Whilst remaining at Tidore to load up with cloves, Pigafetta collected some information about the large island of Jilolo lying to the east.[38] He describes it as being inhabited both by Muhammadan Malays (on the coast) and by Papuan heathens (in the interior), and says it was very rich in gold, and that it grew enormous bamboos as thick round as a man's thigh, the segments of which were often filled with water that was very good to drink.
When the King of Tidore heard of their piracies, and of the number of Malay seamen they had captured, he dealt with the question humanely and diplomatically, suggesting that all these prisoners should be returned by him to their island homes, where they could make known the greatness and splendour of the kingdom of Spain. This the Spaniards consented to do, reserving only the people from Brunei, who, as already related, were brought to Seville.
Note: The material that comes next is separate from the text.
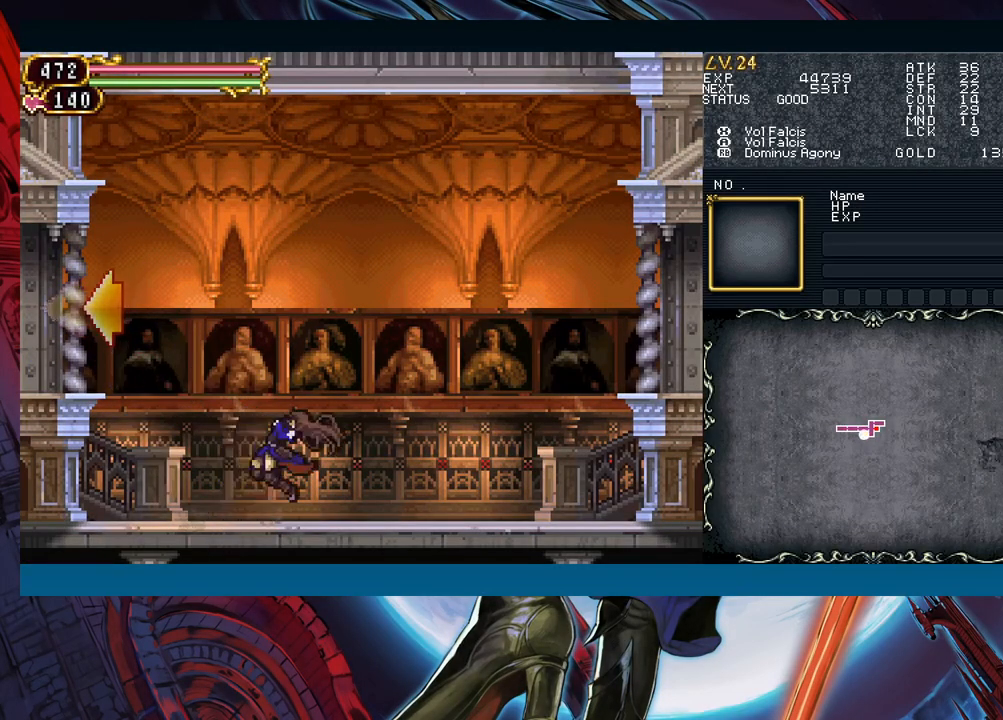
{"buttons": ["B"], "left_stick": "down-right", "events": [[17, "Y", "up"], [17, "left_stick", "down-right"], [83, "B", "up"], [133, "B", "down"], [200, "B", "up"], [250, "B", "down"], [317, "B", "up"], [367, "left_stick", "left"], [383, "Y", "down"], [433, "B", "down"], [450, "Y", "up"], [467, "left_stick", "down-right"]]}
As the king was a very zealous Muhammadan, they also killed all the swine on board to please him, and he in return gave them a large number of goats and fowls, besides quantities of vegetable food, including sago derived from the sago palm, which was the principal nourishment of these Molucca Malays.
In the Island of Ternate there arrived presently a Portuguese in a Malay prau, who gave them very interesting information derived from the visit a year previously of a Portuguese ship. The survivors of Magellan's expedition learnt then that the main facts of their voyage had become known to the King of Portugal some time after their departure, and that ships had been sent to the Cape of Good Hope and to other places to prevent their passage. When it was learnt that they had rounded South America and made their way across the Pacific, an attempt was made to dispatch a Portuguese fleet of six ships to the Molucca Islands to capture Magellan's expedition. But this fleet was prevented from accomplishing its purpose through its being detained in the Red Sea by the necessity of fighting a Turkish fleet.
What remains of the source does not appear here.